Despite BBC's support to Kagame's regime for the last 20 years, Kagame's war and mass killings of Hutu innocent civilians, BBC has been suspended from broadcasting in Rwanda.
With massive media support by BBC to Kagame's war from Uganda to RDC in 1994, no none could expect that BBC would be suspended in Rwanda. This media support to Kagame has continued for the last 20 years.
BBC knows very well that Kagame killed thousands of Rwandan people. BBC witnessed this because BBC journalists were accompanying Kagame and Ugandan 's soldiers in their fighting from Uganda to Kigali, then from Kigali to RDC where hundreds of thousands of refugees were massacred. I do not know who fight wars without killing.
BBC has not yet made any substantial report about these Kagame's massacres. Now, BBC is free to do and they should it as soon as possible. It is well known that many Hutu civilians were killed by Kagame and then the bodies were shown by Kagame to international media reporters who were accompanying him. Kagame was saying that the civilians were killed by Hutu militia. The international reporters only had to report these massacres in that way because it was not possible for them to differentiate to know exactly who killed these Hutu civilians.The untold story about Rwanda's war and genocide has really not yet told by BBC. Let's hope it will come one day !
EU envoys criticise suspension of BBC service in Rwanda
KIGALI
European Union ambassadors criticised on Friday the suspension of the local BBC radio service in Rwanda over a row related to a BBC programme on the 1994 genocide, saying the suspension undermined free speech.
The service was suspended in October after a documentary by the broadcaster questioned official accounts of the genocide, in which 800,000 mostly Tutsis and moderate Hutus were killed.
The state-run Rwanda Utilities Regulatory Authority said last Friday that the BBC broadcasts were indefinitely suspended. The case has been referred to the prosecutor general.
The BBC's "Rwanda: The Untold Story," which aired in October, included interviews with former aides to President Paul Kagame, a former rebel leader, accusing him of plotting to shoot down a plane carrying former President Juvenal Habyarimana.
The assassination of Habyarimana marked the start of the 100-day genocide.
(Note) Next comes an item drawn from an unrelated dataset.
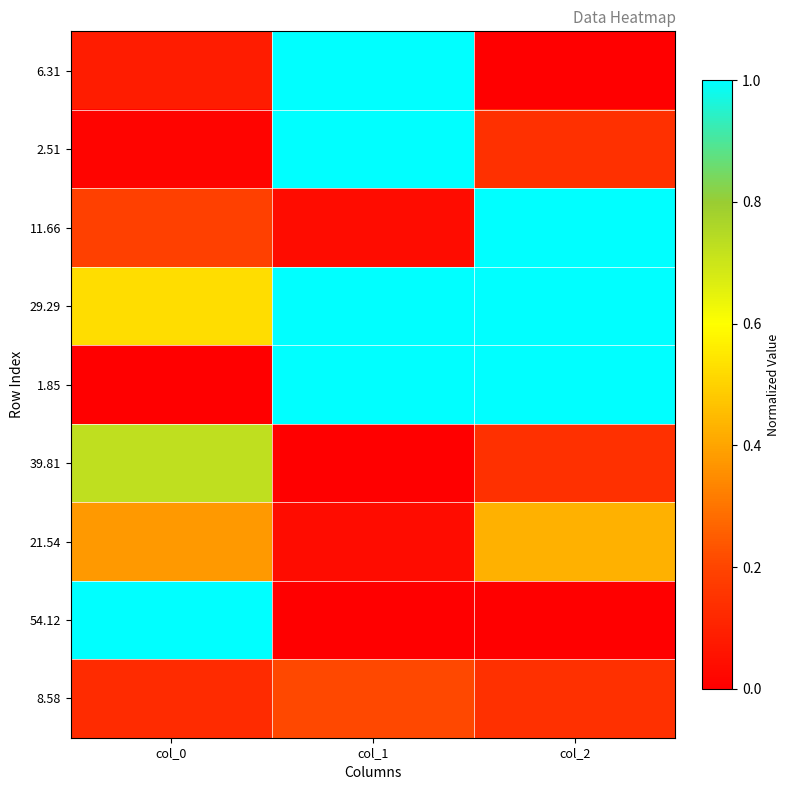

Which series changed the most between col_0 and col_2?

1.85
The documentary also suggested that Tutsi rebels, led by Kagame, committed war crimes.
Kagame called the documentary "cynicism of the highest order".
"We recognise the hurt caused in Rwanda by some parts of the BBC 2 documentary "Rwanda's Untold Story," European Union ambassadors in Kigali said in a statement.
"However, we regret the indefinite suspension of the BBC Kinyarwanda service on FM and on the internet in Rwanda, which affects media freedom and limits the space for expressing opinions. We expect legal due process to be followed in further steps," said the envoys, including those from the Netherlands, France, Germany, Britain, Belgium, Sweden and the EU mission. "We expect legal due process to be followed in further steps," the statement said.
Rights groups have criticised Rwanda for clamping down on the media and stifling political dissent, a charge the government dismisses, saying it guarantees free speech.
Rwandan officials could not immediately be reached for comment on the EU statement.
The armed forces of Kagame's Rwandan Patriotic Front, led by Kagame, defeated government troops in 1994, stopping a three-month wave of bloodletting by ethnic Hutu extremists
Critics say Kagame, a Tutsi, has taken advantage of Western guilt over the genocide to increase persecution of opponents.
The Kinyarwanda programme, which many Rwandans used to listen for stories and debates that cannot run on local media, used run 30 minutes every day and two hours every Saturday.